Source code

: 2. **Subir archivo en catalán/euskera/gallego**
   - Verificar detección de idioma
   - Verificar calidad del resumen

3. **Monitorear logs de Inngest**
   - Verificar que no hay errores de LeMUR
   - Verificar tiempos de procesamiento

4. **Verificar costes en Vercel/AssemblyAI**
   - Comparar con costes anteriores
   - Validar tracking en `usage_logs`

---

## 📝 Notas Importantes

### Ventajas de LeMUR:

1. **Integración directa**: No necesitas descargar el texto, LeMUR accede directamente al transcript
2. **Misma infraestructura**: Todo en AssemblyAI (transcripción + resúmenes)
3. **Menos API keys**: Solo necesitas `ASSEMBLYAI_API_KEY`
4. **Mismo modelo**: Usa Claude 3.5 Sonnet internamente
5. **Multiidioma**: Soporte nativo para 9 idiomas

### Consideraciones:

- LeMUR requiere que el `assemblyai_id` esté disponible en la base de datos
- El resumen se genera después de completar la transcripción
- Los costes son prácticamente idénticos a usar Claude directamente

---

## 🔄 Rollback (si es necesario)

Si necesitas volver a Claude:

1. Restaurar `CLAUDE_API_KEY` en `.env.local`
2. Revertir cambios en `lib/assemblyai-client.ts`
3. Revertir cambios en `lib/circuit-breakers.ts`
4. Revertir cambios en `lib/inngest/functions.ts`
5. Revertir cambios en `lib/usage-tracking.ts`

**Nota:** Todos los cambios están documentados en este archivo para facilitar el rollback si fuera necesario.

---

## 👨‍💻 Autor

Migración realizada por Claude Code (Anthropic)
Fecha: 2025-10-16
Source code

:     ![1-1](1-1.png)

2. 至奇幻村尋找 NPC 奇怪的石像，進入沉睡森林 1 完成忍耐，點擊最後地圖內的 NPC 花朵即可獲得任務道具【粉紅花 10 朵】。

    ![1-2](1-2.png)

--------

— PROBLEM DESCRIPTION —
Give the exact lines, and only those, from the line containing "4. **Verificar costes en Vercel/AssemblyAI**" through the line containing "### Ventajas de" in the entries above.

— TASK RESULT —
4. **Verificar costes en Vercel/AssemblyAI**
   - Comparar con costes anteriores
   - Validar tracking en `usage_logs`

---

## 📝 Notas Importantes

### Ventajas de LeMUR:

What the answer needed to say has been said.